The real thaw happened almost as soon as Richalda saw her parents. Baldwin dropped from his horse to help Jeanne dismount
as they reached the door of Furnshill, and before Jeanne’s feet had touched the ground Richalda was toddling unsteadily over
the damp grass with her arms outstretched.

Jeanne reached for her with tears in her eyes, and as soon as the little girl had received a hug, she left Jeanne and tottered
toward her father. The little girl gripped his knees and held him. Simon dropped from his horse and glanced at them. He saw
Baldwin with suspiciously moist eyes, Richalda still holding to his legs like a limpet, and then he saw Jeanne. She reached
forward to take Baldwin’s hand with a smile, and then Baldwin pulled her to him and they embraced, right there, before the
front door of his hall.

Simon looked at the doorway and saw Edgar standing and kissing his own wife, Crissie. Edgar slowly pushed the door closed,
and Simon grinned to himself as he led the horses round to the side where the stables lay.

It seemed a good idea to leave Baldwin and Jeanne alone with their daughter, if only for a short while.

Betsy shivered and pulled on a thick woollen cloak before stepping outside to fetch some water. The yard out here was dangerous
now, with thick ice where the last day’s rain had pooled.

The well was beyond the line of lean-tos, and she stepped carefully to it, carrying her jug cautiously. Her breath formed
feathers on the freezing air, and she could feel the frost on her
cheeks and nose. It felt as though ice was forming in her nostrils as she reached the well and started to pull on the rope
to heave up the bucket.

‘Morning, wench!’

‘Sweet Mother of God!’ she yelped, and dropped the bucket. It rattled down the narrow shaft, striking sparks from the stone
walls, before slapping back into the water far below. ‘Physician, do you have no feeling for a woman’s fear? Why do you insist
on making my heart leap from my throat?’

‘Woman, don’t be so mean-minded!’ he chuckled. ‘Look, I have a present for you.’

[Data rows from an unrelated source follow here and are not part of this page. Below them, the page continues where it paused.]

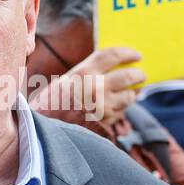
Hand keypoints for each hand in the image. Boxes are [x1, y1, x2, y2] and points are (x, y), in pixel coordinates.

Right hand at [29, 46, 143, 127]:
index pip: (113, 55)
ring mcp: (102, 108)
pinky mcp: (104, 124)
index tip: (137, 55)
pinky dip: (123, 108)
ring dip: (133, 94)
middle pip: (128, 77)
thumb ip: (89, 73)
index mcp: (84, 73)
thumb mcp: (67, 80)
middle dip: (138, 75)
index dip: (128, 53)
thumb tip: (113, 68)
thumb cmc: (51, 104)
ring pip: (128, 97)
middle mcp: (95, 88)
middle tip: (142, 75)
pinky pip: (121, 113)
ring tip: (133, 91)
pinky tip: (119, 106)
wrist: (41, 130)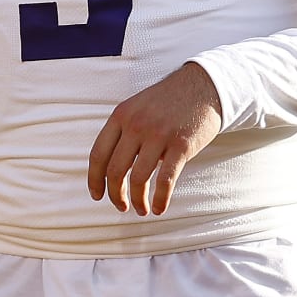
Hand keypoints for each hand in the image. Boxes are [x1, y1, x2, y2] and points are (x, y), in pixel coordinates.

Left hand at [87, 61, 223, 215]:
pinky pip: (165, 179)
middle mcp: (136, 125)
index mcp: (120, 116)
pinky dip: (160, 199)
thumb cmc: (168, 101)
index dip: (94, 179)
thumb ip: (123, 132)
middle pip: (115, 170)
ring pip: (139, 178)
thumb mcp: (137, 108)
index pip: (98, 154)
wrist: (202, 86)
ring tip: (141, 210)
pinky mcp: (181, 145)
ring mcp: (158, 135)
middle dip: (115, 194)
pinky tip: (158, 208)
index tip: (97, 195)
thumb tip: (112, 169)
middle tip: (121, 207)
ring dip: (138, 200)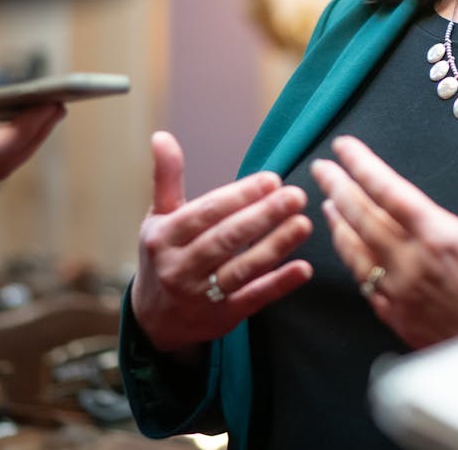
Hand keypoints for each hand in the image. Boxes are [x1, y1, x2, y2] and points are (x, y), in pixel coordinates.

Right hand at [130, 131, 312, 354]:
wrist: (154, 320)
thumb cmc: (163, 255)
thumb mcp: (158, 217)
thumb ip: (167, 178)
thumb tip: (162, 136)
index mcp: (165, 237)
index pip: (205, 213)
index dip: (239, 196)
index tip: (271, 179)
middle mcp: (179, 268)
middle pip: (225, 239)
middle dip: (262, 216)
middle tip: (295, 195)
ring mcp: (200, 296)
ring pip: (242, 269)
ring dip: (275, 247)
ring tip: (304, 224)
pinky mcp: (222, 318)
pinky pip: (253, 299)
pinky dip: (279, 284)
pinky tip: (304, 268)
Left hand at [310, 132, 457, 348]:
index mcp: (439, 237)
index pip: (388, 190)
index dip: (362, 165)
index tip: (343, 147)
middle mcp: (412, 264)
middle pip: (361, 217)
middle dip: (338, 187)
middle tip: (322, 167)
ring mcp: (401, 294)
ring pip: (356, 250)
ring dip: (338, 222)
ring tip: (328, 202)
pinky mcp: (398, 318)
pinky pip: (364, 282)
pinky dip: (350, 258)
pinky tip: (348, 250)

Her face lost all emotion. In his hand there was a parcel of linen bound with leather thongs, and she felt herself stiffen
as though it could be a weapon. There was silence for a long moment, and then she reached out and took it. Pulling aside one
corner, she saw that inside was a bolt of thick velvet, a glorious, vibrant emerald green that matched her eyes.

‘It is lovely,’ she said.

‘Do you want to ask me inside for some warmed wine, then?’ he asked hopefully, and when he saw her tears, he smiled and took
her hand, leading her inside to the warmth.